At the heart of the scandal lies an order sheet dated 31 July 2025, signed by Special Judge Chaudhry Zia Ullah of the Anti-Corruption Court, Gujranwala. The document, seen by Daily Times, clearly adjourns the matter to 16 September at the request of defence counsel, while noting that the presiding officer had already been transferred, leaving Judge Zia Ullah to function only as a “duty judge.” The sheet bears the stamp: “Announced. 31-07-2025.” On paper, the order was routine, postponing further arguments until the next date. Yet what has thrown the judiciary into turmoil is the allegation that the order did not end there. That in the shadows of his transfer, the judge quietly reversed himself, granting relief to Bhatti far beyond a simple adjournment.
For Bhatti, the case was only the latest chapter in a long history of controversy. Known in political circles as the “king of corruption,” he has faced accusations ranging from massive kickbacks in development schemes to illicit recruitment in the Punjab Assembly, and from murky land deals to a sugar scandal in which investigators claimed to recover 20,000 sacks of hoarded stock. Since 2023, his name has resurfaced in inquiry after inquiry, some ending in remand, others in bail, still others in formal references. In December 2024, he secured bail in a fake recruitment case, even as accountability courts framed charges against him in Gujrat-related graft references. His legal odyssey reflects a broader malaise: high-profile corruption cases in Pakistan rarely end with conviction, instead meandering through adjournments, technicalities, and last-minute twists.
That is why the timing of the Gujranwala order has become so controversial. The judge’s transfer, confirmed by a Lahore High Court notification in September 2025, meant he was already on his way out. Critics say the combination of a pending transfer, an innocuous adjournment, and the sudden claim of a midnight acquittal is too convenient to be coincidental. They argue that the case jumped from adjournment to exoneration without the transparency of an open court, a cause list, or a recorded hearing. To date, neither the Lahore High Court registry nor the Anti-Corruption Establishment has publicly addressed whether any such modification occurred. The silence has only deepened suspicion.

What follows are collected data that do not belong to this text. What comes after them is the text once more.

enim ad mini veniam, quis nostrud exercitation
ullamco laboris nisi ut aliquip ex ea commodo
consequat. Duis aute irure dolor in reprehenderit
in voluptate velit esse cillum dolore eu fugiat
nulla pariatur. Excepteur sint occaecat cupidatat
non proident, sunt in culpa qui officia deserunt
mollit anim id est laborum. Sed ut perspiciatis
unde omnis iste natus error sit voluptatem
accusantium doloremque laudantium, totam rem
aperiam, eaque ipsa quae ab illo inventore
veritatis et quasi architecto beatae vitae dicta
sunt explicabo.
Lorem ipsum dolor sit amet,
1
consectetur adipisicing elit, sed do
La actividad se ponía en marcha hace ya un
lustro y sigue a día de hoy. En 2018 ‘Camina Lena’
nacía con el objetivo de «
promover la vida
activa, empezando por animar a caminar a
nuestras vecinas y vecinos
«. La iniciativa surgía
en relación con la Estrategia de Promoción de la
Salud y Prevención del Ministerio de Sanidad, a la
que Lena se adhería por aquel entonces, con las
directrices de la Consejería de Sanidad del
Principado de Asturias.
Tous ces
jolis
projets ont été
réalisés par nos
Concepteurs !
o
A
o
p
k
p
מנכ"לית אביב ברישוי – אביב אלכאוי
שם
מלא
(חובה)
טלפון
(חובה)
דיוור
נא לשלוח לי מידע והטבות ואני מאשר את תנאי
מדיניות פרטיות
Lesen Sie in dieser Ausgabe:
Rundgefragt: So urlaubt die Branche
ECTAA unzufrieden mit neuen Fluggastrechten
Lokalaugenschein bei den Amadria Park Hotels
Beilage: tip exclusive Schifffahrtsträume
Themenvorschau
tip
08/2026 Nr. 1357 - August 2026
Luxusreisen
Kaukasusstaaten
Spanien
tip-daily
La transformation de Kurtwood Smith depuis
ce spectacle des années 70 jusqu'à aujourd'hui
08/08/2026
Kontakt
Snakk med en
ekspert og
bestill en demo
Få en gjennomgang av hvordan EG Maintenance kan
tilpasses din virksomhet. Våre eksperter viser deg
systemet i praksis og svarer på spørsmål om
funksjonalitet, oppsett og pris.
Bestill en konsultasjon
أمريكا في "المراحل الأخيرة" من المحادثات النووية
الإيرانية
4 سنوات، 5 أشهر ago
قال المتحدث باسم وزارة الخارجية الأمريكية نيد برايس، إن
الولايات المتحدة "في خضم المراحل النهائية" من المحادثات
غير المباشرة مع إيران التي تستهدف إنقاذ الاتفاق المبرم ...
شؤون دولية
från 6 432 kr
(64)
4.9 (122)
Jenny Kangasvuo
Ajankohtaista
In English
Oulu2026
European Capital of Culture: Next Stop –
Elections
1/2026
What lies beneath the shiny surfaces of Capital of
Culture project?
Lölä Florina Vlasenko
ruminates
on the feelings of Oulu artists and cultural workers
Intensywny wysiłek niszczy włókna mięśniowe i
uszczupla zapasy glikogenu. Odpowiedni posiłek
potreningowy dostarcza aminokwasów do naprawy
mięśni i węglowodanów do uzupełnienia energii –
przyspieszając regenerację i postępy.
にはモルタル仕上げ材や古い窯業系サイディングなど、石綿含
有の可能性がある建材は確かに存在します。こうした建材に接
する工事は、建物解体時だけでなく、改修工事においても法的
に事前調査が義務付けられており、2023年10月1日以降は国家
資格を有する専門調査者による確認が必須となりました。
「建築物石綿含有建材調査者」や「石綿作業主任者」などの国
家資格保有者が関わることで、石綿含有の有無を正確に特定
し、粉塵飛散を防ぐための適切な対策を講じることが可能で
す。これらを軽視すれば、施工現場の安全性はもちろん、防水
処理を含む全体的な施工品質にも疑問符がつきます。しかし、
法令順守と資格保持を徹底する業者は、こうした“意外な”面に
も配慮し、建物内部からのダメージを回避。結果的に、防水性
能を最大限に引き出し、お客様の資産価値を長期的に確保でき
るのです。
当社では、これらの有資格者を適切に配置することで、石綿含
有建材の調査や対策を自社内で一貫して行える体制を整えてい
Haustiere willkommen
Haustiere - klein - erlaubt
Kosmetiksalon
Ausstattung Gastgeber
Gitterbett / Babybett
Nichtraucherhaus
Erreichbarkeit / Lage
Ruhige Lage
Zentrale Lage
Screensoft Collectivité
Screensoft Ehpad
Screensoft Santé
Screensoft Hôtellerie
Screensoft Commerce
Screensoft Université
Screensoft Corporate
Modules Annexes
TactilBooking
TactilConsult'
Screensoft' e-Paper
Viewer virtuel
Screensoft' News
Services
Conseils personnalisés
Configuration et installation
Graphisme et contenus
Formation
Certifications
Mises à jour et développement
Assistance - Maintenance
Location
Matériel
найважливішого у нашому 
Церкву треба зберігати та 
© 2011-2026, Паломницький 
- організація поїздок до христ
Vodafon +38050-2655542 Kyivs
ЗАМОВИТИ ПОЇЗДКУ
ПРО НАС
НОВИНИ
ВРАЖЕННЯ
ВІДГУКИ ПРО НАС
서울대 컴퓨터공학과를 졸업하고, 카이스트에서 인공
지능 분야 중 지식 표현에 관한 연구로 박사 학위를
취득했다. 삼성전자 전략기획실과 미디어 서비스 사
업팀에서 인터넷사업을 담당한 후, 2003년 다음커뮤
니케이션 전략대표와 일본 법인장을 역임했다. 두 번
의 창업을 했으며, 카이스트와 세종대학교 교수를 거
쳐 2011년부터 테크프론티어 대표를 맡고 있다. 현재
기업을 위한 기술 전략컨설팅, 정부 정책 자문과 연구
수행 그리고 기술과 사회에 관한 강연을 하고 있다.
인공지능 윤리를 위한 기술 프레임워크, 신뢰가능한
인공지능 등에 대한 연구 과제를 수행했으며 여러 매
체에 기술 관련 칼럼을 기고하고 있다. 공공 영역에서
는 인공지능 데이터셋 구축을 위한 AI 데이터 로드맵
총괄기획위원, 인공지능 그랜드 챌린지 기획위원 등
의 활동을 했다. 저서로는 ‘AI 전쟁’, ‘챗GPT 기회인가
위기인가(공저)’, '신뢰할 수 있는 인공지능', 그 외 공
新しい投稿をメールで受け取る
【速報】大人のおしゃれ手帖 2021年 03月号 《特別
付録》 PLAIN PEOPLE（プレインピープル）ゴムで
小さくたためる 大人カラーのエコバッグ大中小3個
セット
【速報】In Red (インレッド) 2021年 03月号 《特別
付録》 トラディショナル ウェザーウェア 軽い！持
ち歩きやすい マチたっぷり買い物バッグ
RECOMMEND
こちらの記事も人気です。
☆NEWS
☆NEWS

Bhatti’s own history lends weight to the claims. In 2023, reports emerged that he had recorded a statement under Section 164, confessing to orchestrating bribe payments to judges at the behest of Parvez Elahi and Moonis Elahi. Whether that statement was voluntary or coerced, it etched his name into a narrative of judicial manipulation that now haunts every proceeding he faces. Against that backdrop, the Gujranwala controversy appears less like a solitary event than part of a pattern. Yet the distinction between allegation and proof is vital. What is certain is that an adjournment order exists, dated and signed. What is alleged is that it was later tampered with, possibly in exchange for illicit funds. To resolve this, legal experts say the remedies are straightforward: retrieve the digital order sheet metadata to check for after-hours edits, release the duty rosters and cause lists for July 31 and August 1, and audit whether registrar countersignatures exist for any changes. Each could be done in days, not months.